Managing a Calendar’s Rhythm. A calendar is more than a collection of appointments; it should have a rhythm of public events, one-on-one conversations, reflection, professional activities, and personal time. One of the hardest jobs of the CEO’s staff is saying no. To preserve the flow of the day and reserve time for what is truly important, a critical calendar task is to screen internal meetings and turn away well-meaning executives and teams whose affairs can be handled elsewhere. To do so, the staff needs to win the CEO’s trust and internalize his or her chief concerns.
On the flip side, the staff should be opening time in the calendar for communication with employees. For example, CEOs need to hear regular, candid feedback. Ideally, honest brokers come from throughout the organization—not just near the top. And as part of succession planning and talent development, CEOs must meet with high-potential reports. They should also be meeting regularly with the top 40 to 50 leaders in the company. These meetings will occur in a variety of settings, from one-on-one and formal meetings to time outside of headquarters. A skillful staff can play a role in making sure that such conversations, and appropriate venues, are built into the calendar over the course of the year.

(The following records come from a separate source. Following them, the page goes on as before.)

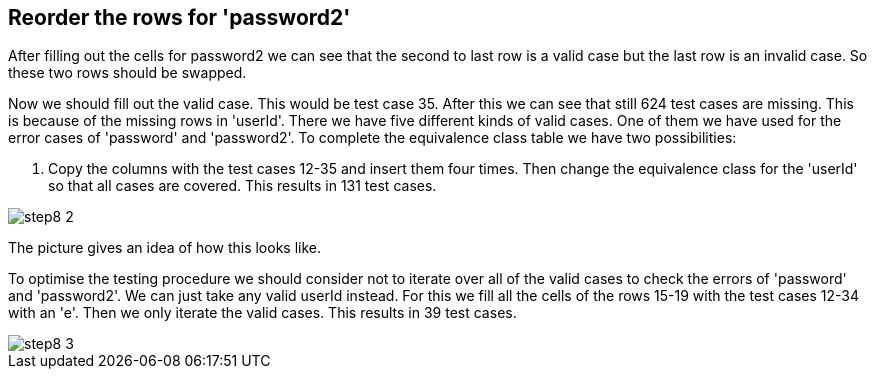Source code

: == Reorder the rows for 'password2'

After filling out the cells for password2 we can see that the second to last
row is a valid case but the last row is an invalid case. So these two rows should
be swapped.

Now we should fill out the valid case. This would be test case 35.
After this we can see that still 624 test cases are missing. This is
because of the missing rows in 'userId'. There we have five different kinds
of valid cases. One of them we have used for the error cases of 'password' and
'password2'. To complete the equivalence class table we have two possibilities:

. Copy the columns with the test cases 12-35 and insert them four times. Then
change the equivalence class for the 'userId' so that all cases are covered.
This results in 131 test cases.


image::images/tutorials/t1/step8_2.png[]

The picture gives an idea of how this looks like.

<<<
To optimise the testing procedure we should consider not to iterate over all of the valid cases to check the errors of 'password'
and 'password2'. We can just take any valid userId instead. For this we fill all the cells of the rows 15-19
with the test cases 12-34 with an 'e'. Then we only iterate the valid cases. This results in 39 test cases.

image::images/tutorials/t1/step8_3.png[]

In addition to highlighting strategic priorities, a calendar should carve out room for solitude. Successful CEOs need not only to be present and convey energy but also to be able to step back, slow down, reflect, and imagine—to engage in the System 2 thinking popularized by psychologist Daniel Kahneman in Thinking, Fast and Slow. This practice leads to better insights into innovation, strategy, and execution. It improves outcomes and credibility with boards, leaders, employees, and other stakeholders. With discipline, structure, practice—and the help of their support staff—even the most harried CEO can find time to reflect. Finally, the CEO’s work calendar will allot time for exercise, family commitments, and medical appointments.
By thoughtfully and skillfully guiding the flow of the calendar, a support staff can help the CEO navigate fluidly through both time demands of internal and external stakeholders and personal commitments. One EA said that she set aside time at the end of each month for what she calls a “look back and look ahead,” identifying what went well and what did not go well in the past and finding ways to build momentum in the future.
Of course, the CEO’s calendar is a moving target and beyond the full control of staff. Emergencies, urgencies, and contingencies will always arise. One of the staff’s most valued proficiencies is the ability to juggle the anticipated demands on the CEO’s time while organically building in flexibility for unexpected events.